What is being asked -
With every line kept intact, print the entries that appear below.

Materials provided -
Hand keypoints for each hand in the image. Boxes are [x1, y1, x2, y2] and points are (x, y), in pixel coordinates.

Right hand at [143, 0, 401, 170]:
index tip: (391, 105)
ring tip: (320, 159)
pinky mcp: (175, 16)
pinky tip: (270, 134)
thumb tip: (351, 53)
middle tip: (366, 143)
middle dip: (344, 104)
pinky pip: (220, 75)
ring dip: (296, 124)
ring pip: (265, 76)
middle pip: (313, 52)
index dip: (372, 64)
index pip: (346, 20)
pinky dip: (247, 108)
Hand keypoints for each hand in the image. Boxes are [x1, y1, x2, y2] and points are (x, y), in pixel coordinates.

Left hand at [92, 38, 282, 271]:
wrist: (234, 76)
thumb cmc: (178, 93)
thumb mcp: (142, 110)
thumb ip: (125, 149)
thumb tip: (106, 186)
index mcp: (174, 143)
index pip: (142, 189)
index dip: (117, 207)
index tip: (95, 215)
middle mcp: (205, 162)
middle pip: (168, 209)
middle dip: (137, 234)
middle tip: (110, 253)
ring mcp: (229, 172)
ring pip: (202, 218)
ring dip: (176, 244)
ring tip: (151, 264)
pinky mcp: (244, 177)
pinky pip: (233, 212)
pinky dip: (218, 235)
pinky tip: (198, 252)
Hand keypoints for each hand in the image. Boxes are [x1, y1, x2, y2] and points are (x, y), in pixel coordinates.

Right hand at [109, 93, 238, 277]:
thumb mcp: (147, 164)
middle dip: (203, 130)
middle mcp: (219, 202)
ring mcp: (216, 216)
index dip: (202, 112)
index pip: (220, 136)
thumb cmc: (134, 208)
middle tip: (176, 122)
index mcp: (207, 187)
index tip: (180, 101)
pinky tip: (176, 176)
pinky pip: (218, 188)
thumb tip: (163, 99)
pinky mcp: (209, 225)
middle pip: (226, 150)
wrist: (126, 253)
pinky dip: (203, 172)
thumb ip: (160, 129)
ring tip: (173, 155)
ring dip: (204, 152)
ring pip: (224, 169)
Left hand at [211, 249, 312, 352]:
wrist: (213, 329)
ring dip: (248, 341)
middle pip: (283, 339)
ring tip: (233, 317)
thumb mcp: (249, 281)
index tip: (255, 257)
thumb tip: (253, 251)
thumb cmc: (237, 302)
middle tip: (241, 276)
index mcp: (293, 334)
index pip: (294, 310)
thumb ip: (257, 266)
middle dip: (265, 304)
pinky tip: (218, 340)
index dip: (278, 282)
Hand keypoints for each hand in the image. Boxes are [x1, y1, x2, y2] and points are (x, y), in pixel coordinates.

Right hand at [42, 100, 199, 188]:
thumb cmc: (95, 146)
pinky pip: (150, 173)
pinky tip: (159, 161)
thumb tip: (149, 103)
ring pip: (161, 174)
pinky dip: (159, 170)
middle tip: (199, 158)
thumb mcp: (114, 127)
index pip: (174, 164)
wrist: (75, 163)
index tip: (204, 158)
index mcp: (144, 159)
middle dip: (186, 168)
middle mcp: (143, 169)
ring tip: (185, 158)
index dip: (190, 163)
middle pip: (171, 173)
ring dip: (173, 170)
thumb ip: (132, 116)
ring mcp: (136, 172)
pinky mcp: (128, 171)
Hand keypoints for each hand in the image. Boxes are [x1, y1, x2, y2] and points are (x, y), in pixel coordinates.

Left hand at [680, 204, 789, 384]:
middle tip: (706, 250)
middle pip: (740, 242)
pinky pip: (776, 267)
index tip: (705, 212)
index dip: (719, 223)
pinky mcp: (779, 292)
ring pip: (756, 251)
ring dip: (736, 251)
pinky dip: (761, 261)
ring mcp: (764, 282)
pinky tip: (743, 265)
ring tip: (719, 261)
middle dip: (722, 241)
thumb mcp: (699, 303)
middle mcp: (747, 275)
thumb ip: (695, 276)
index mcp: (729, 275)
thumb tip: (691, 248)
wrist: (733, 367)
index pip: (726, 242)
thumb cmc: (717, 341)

Reply -
Hand keypoints for each hand in the image. Boxes are [x1, y1, x2, y2] and points are (x, y), in pixel coordinates.

Right hand at [143, 0, 401, 170]:
index tip: (391, 105)
ring tip: (320, 159)
pinky mcp: (175, 16)
pinky tip: (270, 134)
thumb tip: (351, 53)
middle tip: (366, 143)
middle dip: (344, 104)
pinky pip: (220, 75)
ring dip: (296, 124)
ring pip: (265, 76)
middle pip: (313, 52)
index dip: (372, 64)
index pip: (346, 20)
pinky dip: (247, 108)
Hand keypoints for each hand in the image. Boxes are [x1, y1, x2, y2] and points are (x, y), in pixel coordinates.

Left hand at [92, 38, 282, 271]:
wrist: (234, 76)
thumb cmc: (178, 93)
thumb mcp: (142, 110)
thumb ip: (125, 149)
thumb tip: (106, 186)
index mcp: (174, 143)
index pip: (142, 189)
index dip: (117, 207)
index tip: (95, 215)
middle mcp: (205, 162)
middle pip: (168, 209)
middle dip: (137, 234)
middle tip: (110, 253)
ring mcp: (229, 172)
ring pip: (202, 218)
ring dip: (176, 244)
ring tip: (151, 264)
pinky mcp: (244, 177)
pinky pip: (233, 212)
pinky dip: (218, 235)
pinky tip: (198, 252)
Hand keypoints for each hand in the image. Boxes are [x1, y1, x2, y2] and points are (x, y), in pixel coordinates.

Right hand at [109, 93, 238, 277]:
thumb mcp: (147, 164)
middle dip: (203, 130)
middle mcp: (219, 202)
ring mcp: (216, 216)
index dip: (202, 112)
index pip: (220, 136)
thumb cmc: (134, 208)
middle tip: (176, 122)
index mcp: (207, 187)
index tip: (180, 101)
pinky tip: (176, 176)
pinky pip: (218, 188)
thumb tip: (163, 99)
pinky mcp: (209, 225)
middle pip: (226, 150)
wrist: (126, 253)
pinky dip: (203, 172)
thumb ip: (160, 129)
ring tip: (173, 155)
ring dip: (204, 152)
ring pip: (224, 169)
Left hand at [211, 249, 312, 352]:
wrist: (213, 329)
ring dip: (248, 341)
middle pip: (283, 339)
ring tip: (233, 317)
thumb mcp: (249, 281)
index tip: (255, 257)
thumb tip: (253, 251)
thumb cmc: (237, 302)
middle tip: (241, 276)
index mcp: (293, 334)
index pip: (294, 310)
thumb ip: (257, 266)
middle dip: (265, 304)
pinky tip: (218, 340)
index dip: (278, 282)
Hand keypoints for each hand in the image. Boxes are [x1, y1, x2, y2] and points are (x, y), in pixel coordinates.

Right hand at [42, 100, 199, 188]:
thumb cmc: (95, 146)
pinky pip: (150, 173)
pinky tip: (159, 161)
thumb tip: (149, 103)
ring pip: (161, 174)
pinky dip: (159, 170)
middle tip: (199, 158)
thumb mcp: (114, 127)
index pip: (174, 164)
wrist: (75, 163)
index tip: (204, 158)
index mcp: (144, 159)
middle dip: (186, 168)
middle mcp: (143, 169)
ring tip: (185, 158)
index dip: (190, 163)
middle pip: (171, 173)
ring dip: (173, 170)
thumb ip: (132, 116)
ring mcp: (136, 172)
pinky mcp: (128, 171)
Hand keypoints for each hand in the image. Boxes are [x1, y1, x2, y2] and points are (x, y), in pixel coordinates.

Left hand at [680, 204, 789, 384]:
middle tip: (706, 250)
middle pip: (740, 242)
pinky pip: (776, 267)
index tip: (705, 212)
index dip: (719, 223)
pinky mcp: (779, 292)
ring pip: (756, 251)
ring dip: (736, 251)
pinky dip: (761, 261)
ring mcp: (764, 282)
pinky tip: (743, 265)
ring tip: (719, 261)
middle dip: (722, 241)
thumb mcp: (699, 303)
middle mcp: (747, 275)
thumb ip: (695, 276)
index mcp: (729, 275)
thumb tip: (691, 248)
wrist: (733, 367)
index pip: (726, 242)
thumb cmc: (717, 341)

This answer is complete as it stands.